Company websites live on the internet, but brand marketers don’t give much thought to how that happens. They only really notice it when their website suddenly fails to load with a dreaded 404 error page or when the order form or contact form won’t successfully send. At that point, the level of offline activity towards the company accelerates as the online delivery falls down.
Only after problems have arisen do company executives wonder whether their web hosting provider was to blame or if they need more powerful hosting for their site—but by that point, the damage is already done.
Let’s look at a few ways that a company’s brand reputation could suffer due to web hosting issues:
The site is down. Did the company go bankrupt?
When a web server is overloaded and fails to load the website at all, customers start to panic. They don’t really understand how websites appear on the internet, so they have a tendency to worry that the business behind the site may have just gone under. Websites that get too much traffic on a given day can be subject to a fair-use policy where they’ve either exceeded their allotted bandwidth allowance or had their site’s resources severely restricted to let other sites receive more visitors without slowing the web server down.
This daily restriction mostly occurs with shared hosting where up to 1,000 websites are hosted on a single web server. One option is to upgrade from shared hosting to the best VPS hosting UK based that hosts company websites on faster servers with fewer other sites using the same server. Doing so tends to avoid the problem and companies can pay for the bandwidth by the GB to avoid being shut-down by a fair-use policy.
Negative Facebook comments due to slow loading times
When customers cannot load a website when their personal internet connection is speedy then they have little patience. As they feel they cannot reach the company online, they’re likely to take to Facebook, Instagram and other social media accounts under their control to voice their disapproval at the bad experience that they are having with the company.
Other customers may also be experiencing the same issue, see the comment and reply sharing their own negative experience. This situation creates a domino effect of negativity and bad word of mouth for the brand and its service which is seen as an extension of website performance.
Customers move to Twitter when contact forms won’t load
Just when the company website isn’t loading the contact form is when the trouble really starts. Companies need to be on their toes because customers won’t go quietly into this good night. No, no, they’ll pop on over to the company’s Twitter account and blast you a negative tweet about how they wanted to contact you online but are unable to do so.

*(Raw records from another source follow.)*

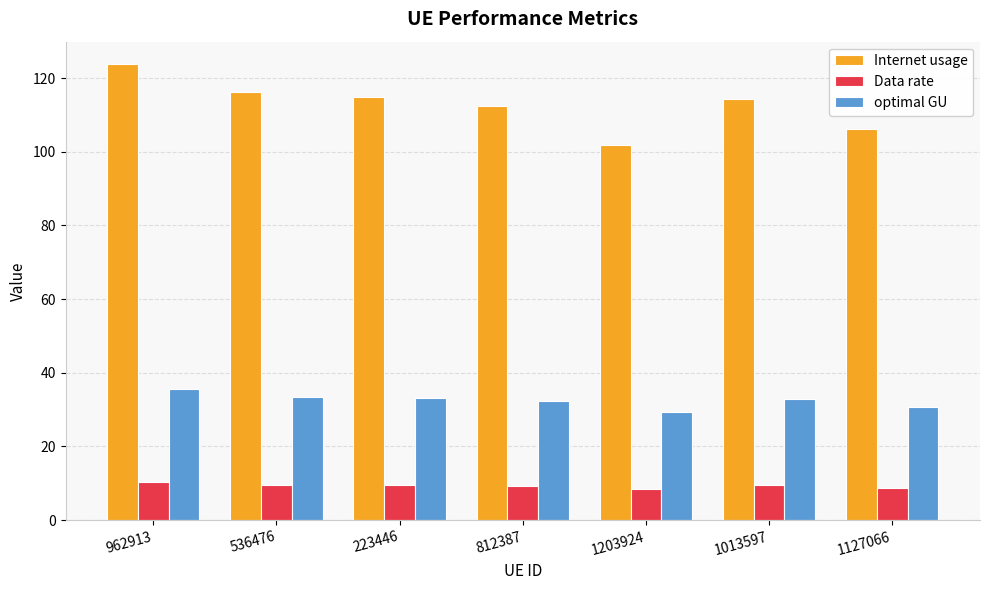

Which series changed the most between 812387 and 1203924?

Internet usage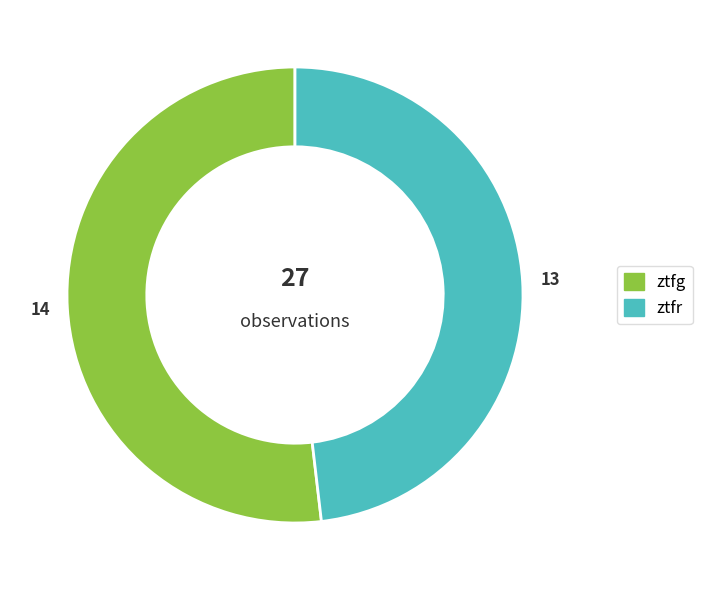

Combined, do ztfg and ztfr account for over 50%?

Yes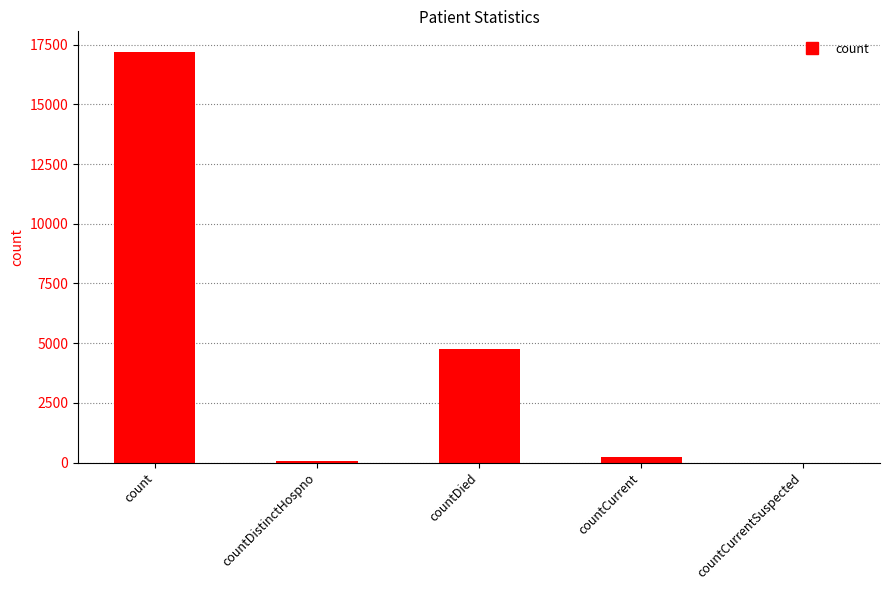

How many categories are shown in the chart?

5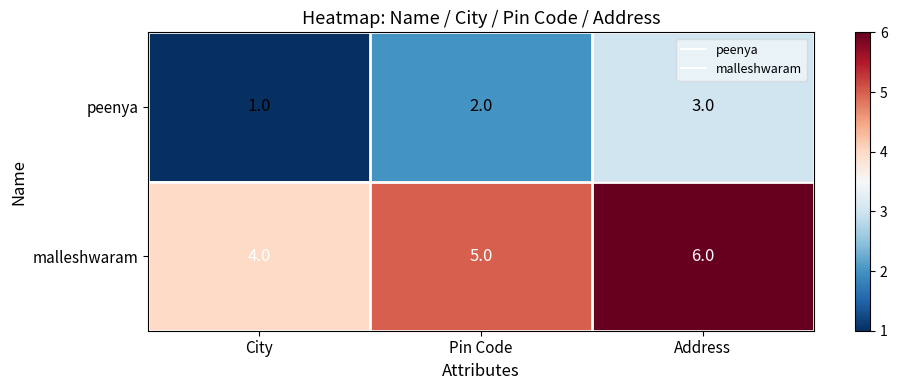

What is the sum of all peenya values?

6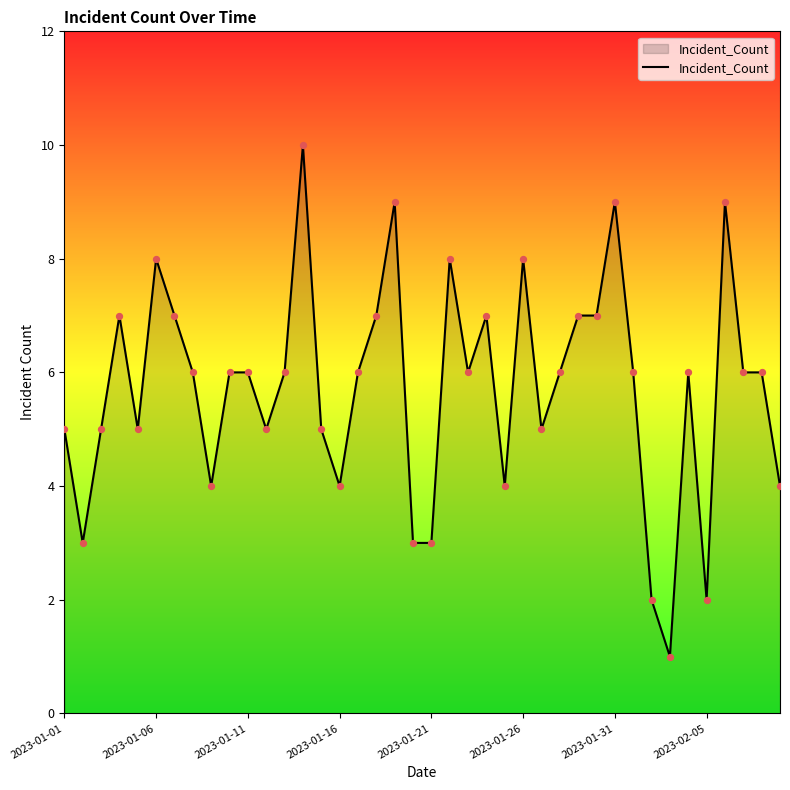

What is the difference between the maximum and minimum values?

9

At this point, Twitter becomes the impromptu customer service desk for the company with staff forced to respond to tweeters who have real issues as a customer but are unable to contact them via the usual channels. Staff have to ask people to call which doesn’t suit everyone used to doing things more efficiently online. And for companies who have most of their customer service contact automated, they’ll likely not have enough call centre staff to handle the flood of calls coming in which leads to extended call waiting times, only exacerbating the issue.
Web hosting isn’t something to pay too little for. When it works, no one notices. But when something goes wrong, then all hell breaks loose. Be sure that you have the right hosting account from your business to avoid a PR disaster to come.